Skillv1.0.0

ClawScan security

policy-to-checklist · ClawHub's context-aware review of the artifact, metadata, and declared behavior.

BenignMar 11, 2026, 8:37 AM

Verdict: benign
Confidence: high
Model: gpt-5-mini
Summary: The skill does what it says: it reads text from the macOS clipboard and helps turn notices/rules into a checklist; its requirements and code match that purpose.
Guidance: This skill is internally consistent, but it reads your macOS clipboard and prints its raw contents. Before running it: (1) ensure you're on macOS (requires pbpaste); (2) verify clipboard contents do not contain passwords, tokens, or other secrets; (3) review scripts/read_clipboard.mjs (it is short and just calls pbpaste); (4) if you prefer safer operation, paste the text into the agent's prompt manually or modify the script to prompt for confirmation, redact sensitive fields, or read from a file. The skill itself does not transmit data externally, but the agent may include clipboard contents in model messages—treat that as a potential data exposure vector.

Purpose & Capability: okThe skill's stated goal is to convert notices/rules into checklists.

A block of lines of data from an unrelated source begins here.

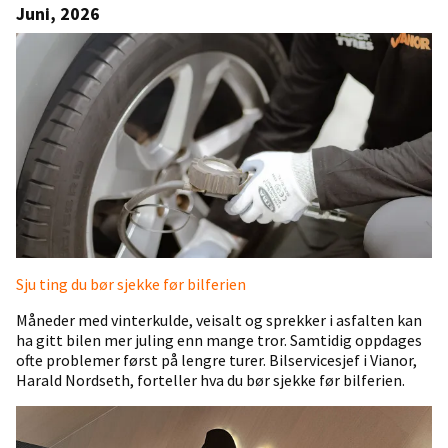
Juni, 2026
Sju ting du bør sjekke før bilferien
Måneder med vinterkulde, veisalt og sprekker i asfalten kan
ha gitt bilen mer juling enn mange tror. Samtidig oppdages
ofte problemer først på lengre turer. Bilservicesjef i Vianor,
Harald Nordseth, forteller hva du bør sjekke før bilferien.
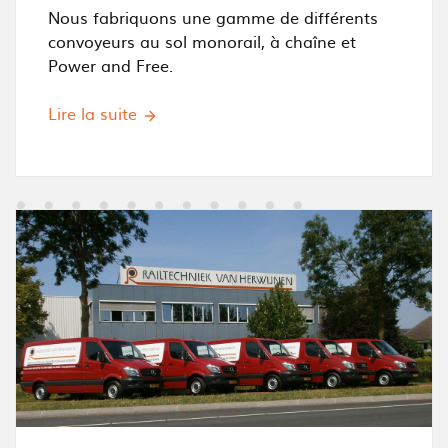
Nous fabriquons une gamme de différents
convoyeurs au sol monorail, à chaîne et
Power and Free.
Lire la suite
I
m
a
g
e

The only required binaries are node and pbpaste, which are appropriate for reading the macOS clipboard and processing text. No unrelated credentials, binaries, or config paths are requested.
Instruction Scope: noteSKILL.md explicitly tells the agent to run scripts/read_clipboard.mjs. That script runs pbpaste (via child_process.execSync) and prints the raw clipboard contents between markers. This is coherent with the stated purpose, but reading the system clipboard can expose sensitive data — the script does not filter, redact, or prompt before printing clipboard contents.
Install Mechanism: okThere is no install spec and only a small included JS script; no external downloads, package installs, or archive extraction are performed.
Credentials: okNo environment variables, credentials, or config paths are requested. The requirement set is minimal and proportionate to the task (reading clipboard + processing text).
Persistence & Privilege: okalways is false and the skill does not request persistent or elevated privileges, nor does it modify other skills or system-wide configuration.